____ Quoted passage

Best for Flavor?: Some chefs find cooking from frozen locks in moisture and yields great flavor, but it requires careful temperature management.
Here’s what I would do. Pat the roasts dry and season liberally with kosher salt and pepper. Allow to rest in the fridge, uncovered and unwrapped, for as long as you have. At least five hours before you want to eat, turn your oven on to 200F. Insert a temperature probe (if you have a thermometer equipped with a probe you can leave in the roast in the oven) into the thickest part of the roast. Let it go for three hours, then start checking the probe for temperature. The closer you get to your target temp, the more often you want to check it, but 135F is perfect for medium-rare. Once you hit your target, remove the roast from the oven and tent it loosely with foil. Let it rest for at least 30 minutes, or as long as 90 minutes. In the meantime, crank your oven to 550F. Put the roast back into the oven - without the foil tent - fat side up, for eight minutes. Remove, slice, and serve. No need to rest.
This reverse-sear method is more fool-proof, and results in even less of a gray band than the high-low method you’ve outlined. If you do the high heat first to get a good sear, first the oven needs to dry the surface of the meat before it develops that wonderful crust, and while the surface moisture is evaporating, it’s also cooking the meat just below for the entire searing time (probably 20 minutes). If you start low, that surface moisture will evaporate while the meat is coming up to temperature slowly, and by the time you hit your target temperature, not only will the meat be a more uniform temp throughout, but the surface will be dry, so the searing process goes much faster and results in a smaller gray band.
Now, if it’s REALLY solid in the middle, I’d leave it on the counter for as long as possible tonight, then put it in the fridge. Bear in mind that this what I would do, not what I’d recommend anybody else would do. I would not recommend anybody do anything that runs the risk of getting anybody sick, and leaving a large hunk of raw meat on the counter for hours violates a lot of food safety guidance. It’s just what I would do.

________

**Stated exercise 1**:
For each statement about the roast advice, answer yes or no, and quote the words from the roast advice that decide it:
(a) The oven is first set to 200F.
(b) After its final eight minutes at 550F, the roast should rest before it is sliced.
(c) 135F is given as the right temperature for medium-rare.
**Stated exercise 2**:
In the listing, copy word for word the stretch from the line containing "order: Diptera" through the line containing "common name: Ash bullet gall midge", including both of those lines.
The listing has no connection to the roast advice.

____ Records to process

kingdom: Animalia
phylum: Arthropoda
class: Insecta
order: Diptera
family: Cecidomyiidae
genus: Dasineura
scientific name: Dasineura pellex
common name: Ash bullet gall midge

________
____ Records to process

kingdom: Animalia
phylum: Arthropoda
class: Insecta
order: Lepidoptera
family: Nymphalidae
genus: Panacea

________
____ Records to process

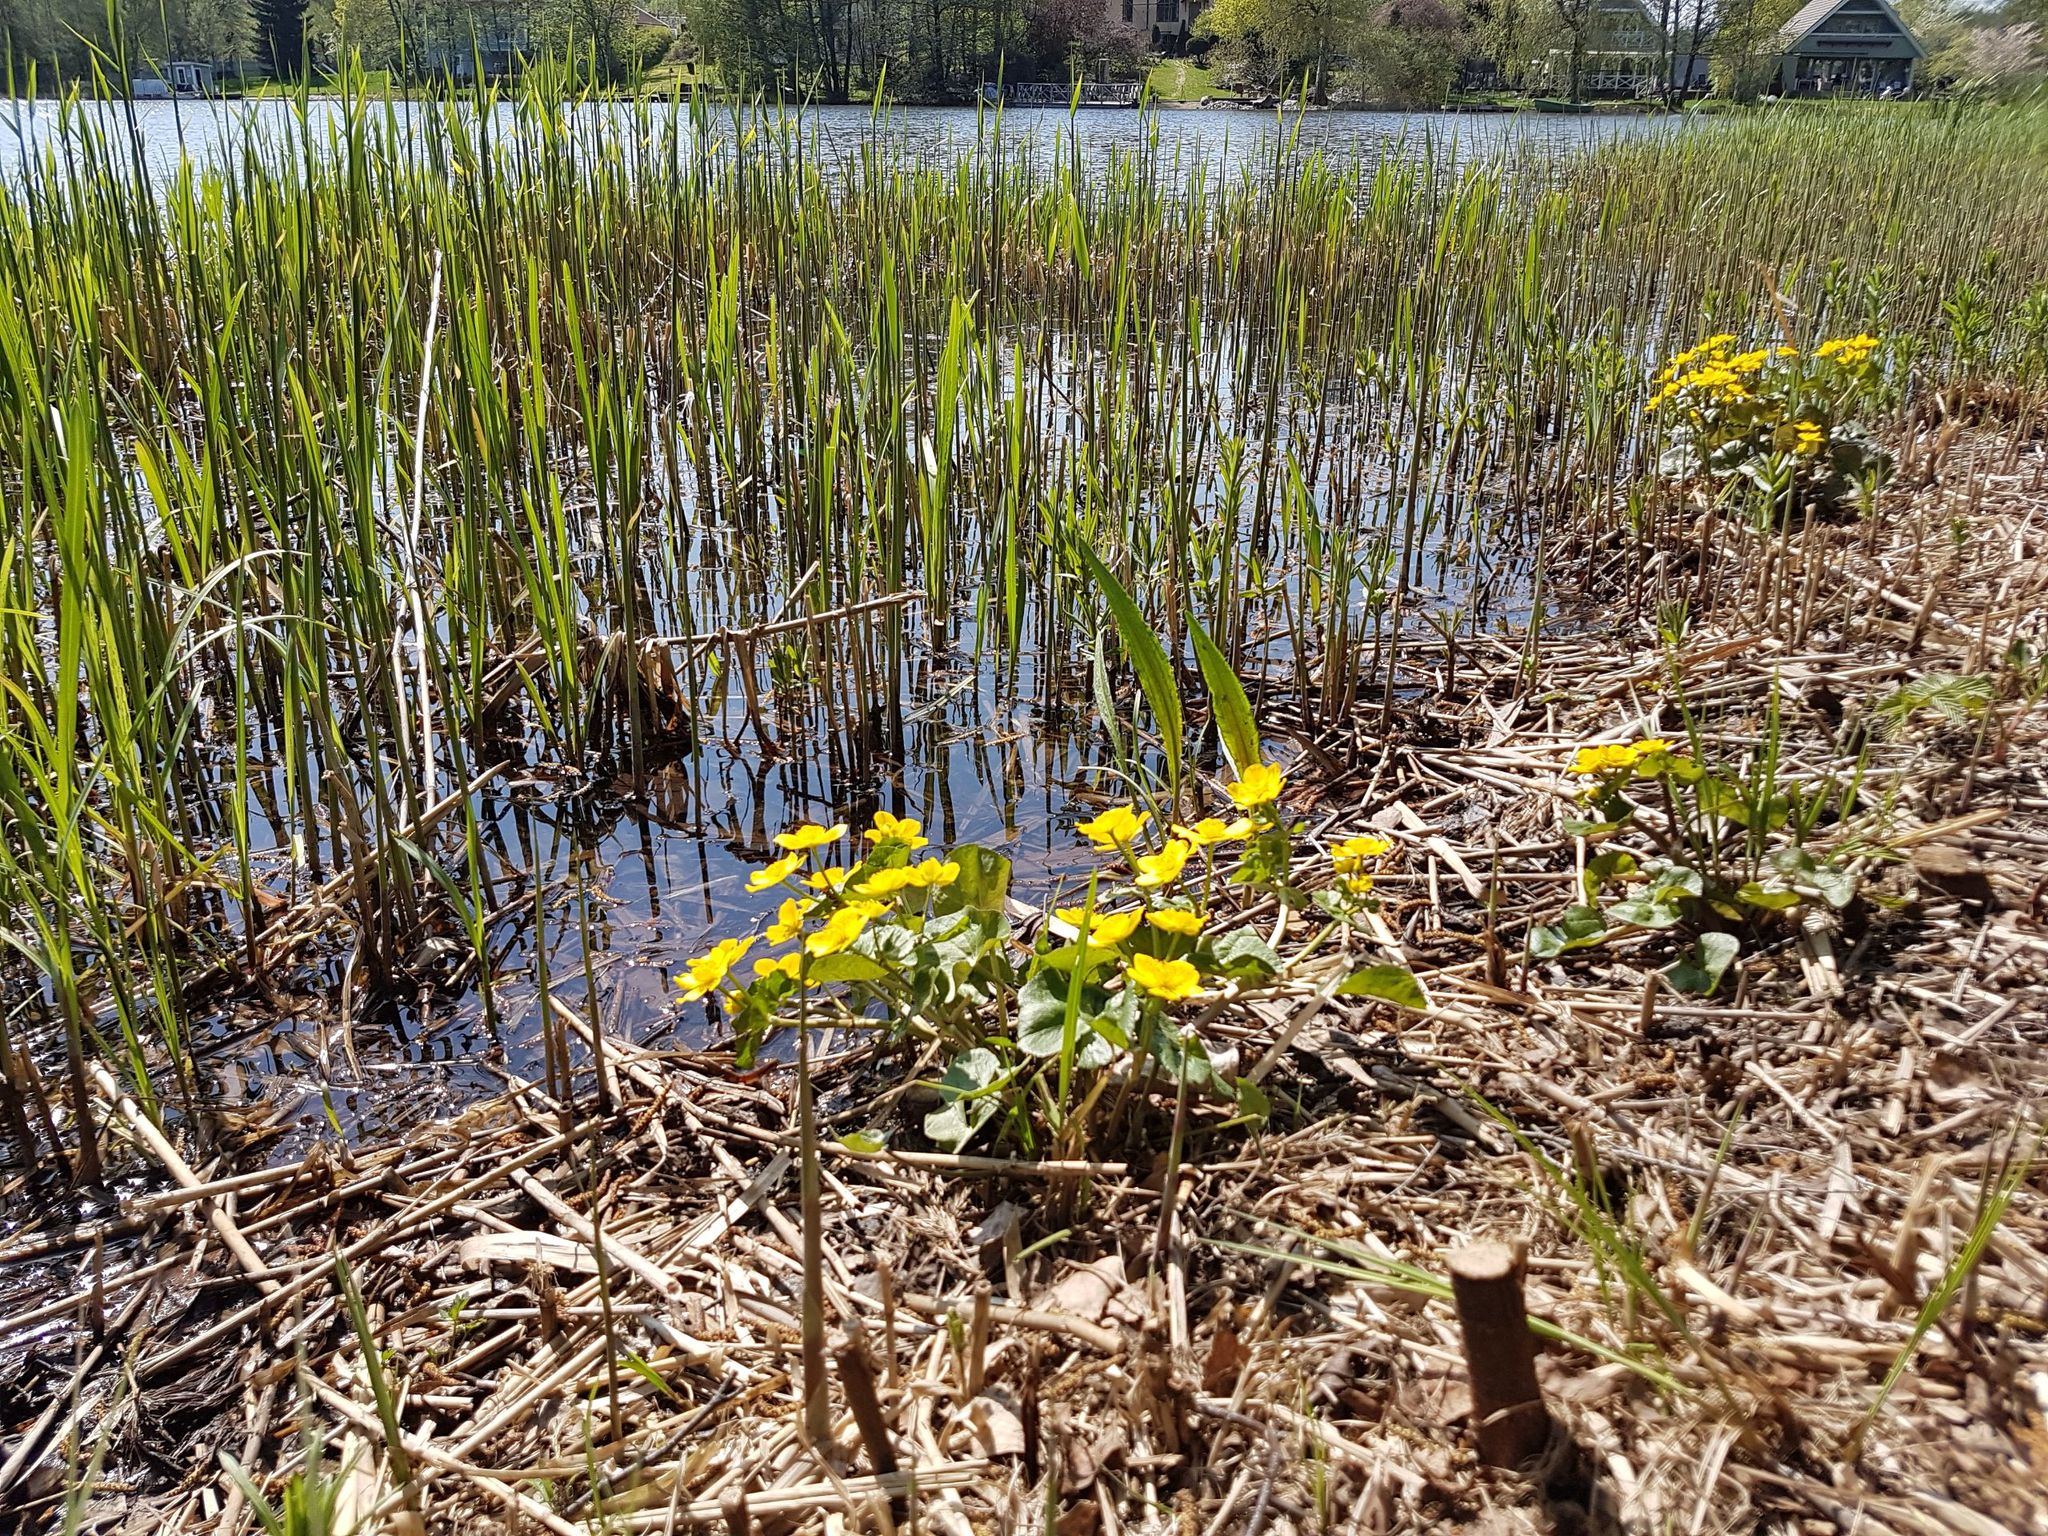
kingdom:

________

**Exercise response 1**:
(a) Yes: "turn your oven on to 200F"
(b) No: "Remove, slice, and serve. No need to rest."
(c) Yes: "135F is perfect for medium-rare"

**Exercise response 2**:
order: Diptera
family: Cecidomyiidae
genus: Dasineura
scientific name: Dasineura pellex
common name: Ash bullet gall midge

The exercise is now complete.